* DIRECTIONS FOR THIS TASK *
Rewrite the records below with each "value" changed to "figure" and every other word left as it is. Leave out the pictures.

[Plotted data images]
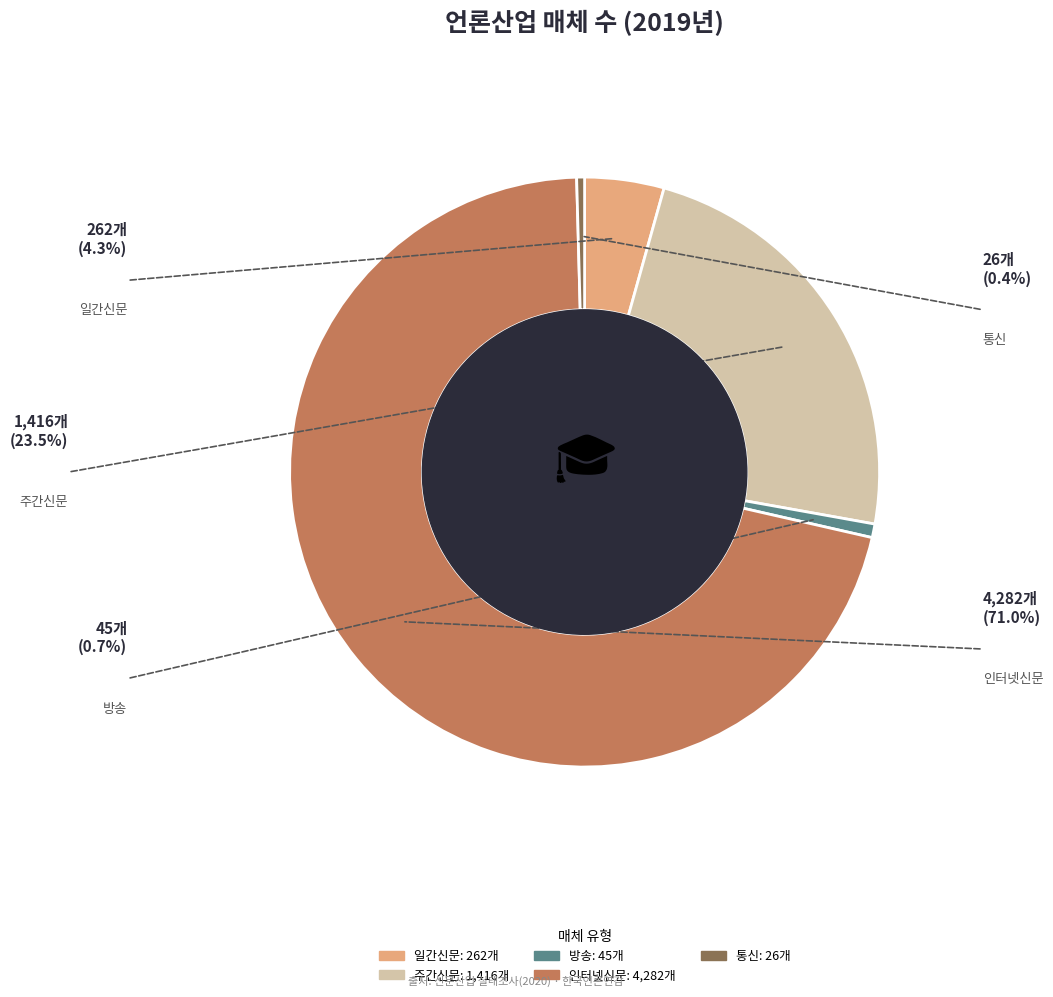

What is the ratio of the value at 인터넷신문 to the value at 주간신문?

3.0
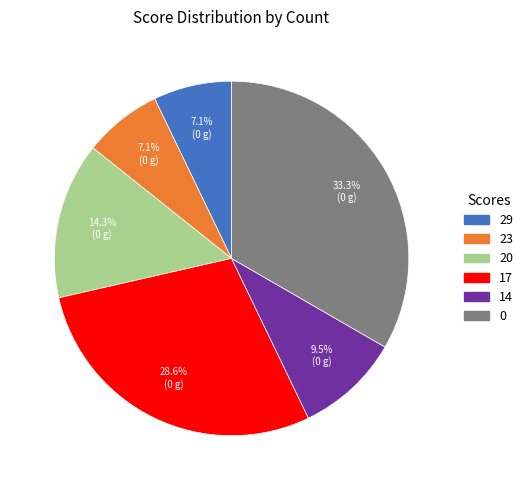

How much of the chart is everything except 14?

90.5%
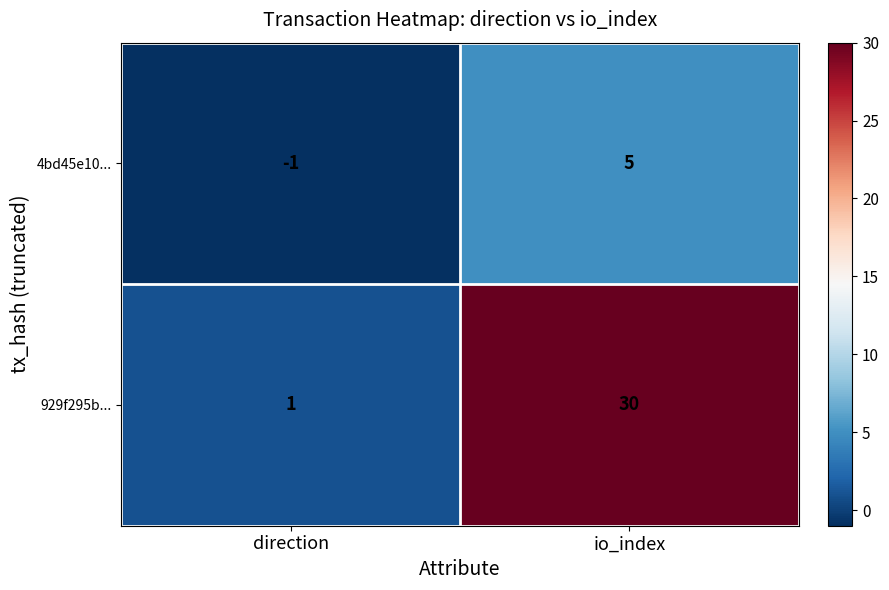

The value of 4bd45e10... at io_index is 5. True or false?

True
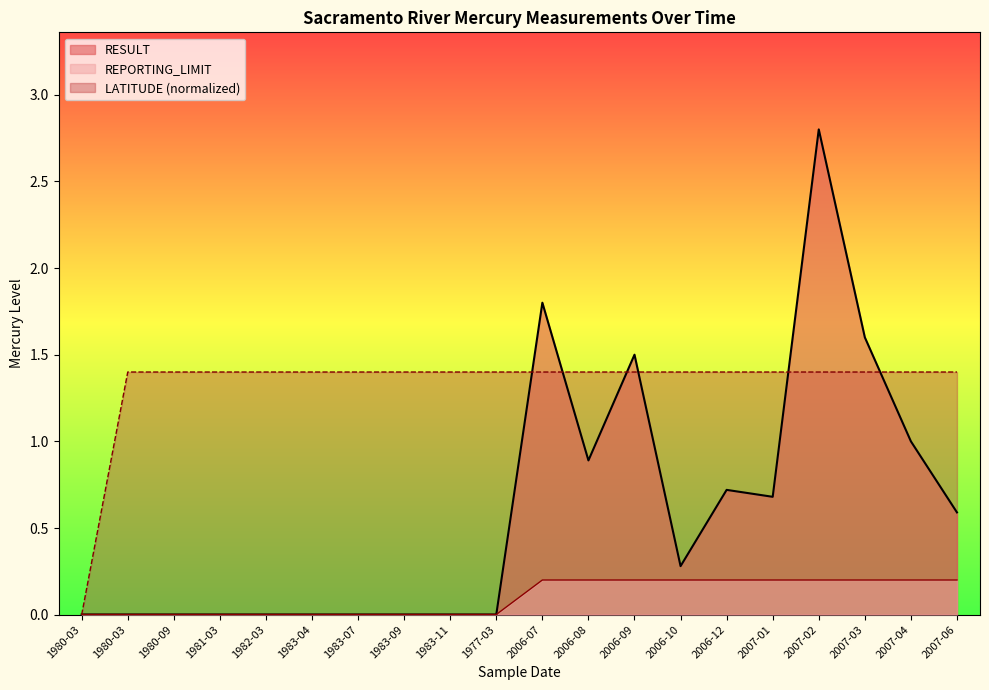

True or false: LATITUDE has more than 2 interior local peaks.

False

* SOLVED EXERCISE *
What is the ratio of the figure at 인터넷신문 to the figure at 주간신문?

3.0

How much of the chart is everything except 14?

90.5%

The figure of 4bd45e10... at io_index is 5. True or false?

True

True or false: LATITUDE has more than 2 interior local peaks.

False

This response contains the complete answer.